Historical population
| Census | Pop. | Note | %± |
| 1960 | 16,590 |  | — |
| 1970 | 13,795 |  | −16.8% |
| 1980 | 17,144 |  | 24.3% |
| 1990 | 19,190 |  | 11.9% |
| 2000 | 22,569 |  | 17.6% |
| 2010 | 25,877 |  | 14.7% |
| 2020 | 27,710 |  | 7.1% |
| 2021 (est.) | 27,770 |  | 0.2% |
U.S. Decennial Census

===2000 census===
As of the census of 2000, there were 22,569 people, 8,563 households, and 6,268 families residing in the township. The population density was 783.2 PD/sqmi. There were 8,988 housing units at an average density of 311.9 /sqmi. The racial makeup of the township was 92.95% White, 2.36% African American, 0.49% Native American, 1.15% Asian, 0.04% Pacific Islander, 0.94% from other races, and 2.06% from two or more races. Hispanic or Latino of any race were 3.56% of the population.

There were 8,563 households, out of which 40.0% had children under the age of 18 living with them, 57.4% were married couples living together, 11.9% had a female householder with no husband present, and 26.8% were non-families. 22.2% of all households were made up of individuals, and 7.6% had someone living alone who was 65 years of age or older. The average household size was 2.61 and the average family size was 3.06. In the township, the population was spread out, with 28.9% under the age of 18, 7.1% from 18 to 24, 30.7% from 25 to 44, 23.7% from 45 to 64, and 9.6% who were 65 years of age or older. The median age was 36 years. For every 100 females, there were 91.5 males. For every 100 females age 18 and over, there were 87.5 males.
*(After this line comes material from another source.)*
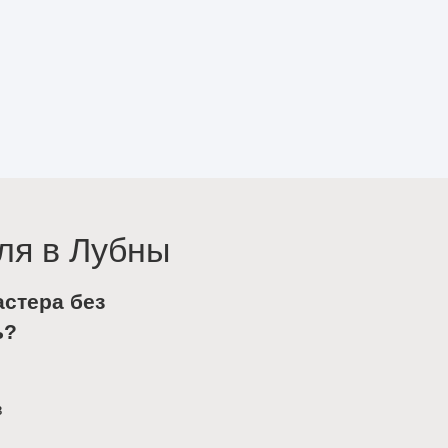
ля в Лубны
астера без
ь?
в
The median income for a household in the township was $50,922, and the median income for a family was $61,837. Males had a median income of $45,774 versus $31,192 for females. The per capita income for the township was $23,485. About 3.2% of families and 5.2% of the population were below the poverty line, including 5.8% of those under age 18 and 5.9% of those age 65 or over.

==Education==
Most of the township is in Holt Public Schools. Some parts are in Mason Public Schools and Eaton Rapids Public Schools.

Parts of Michigan State University extend into this township. The Horticulture Teaching and Research Center is in the township.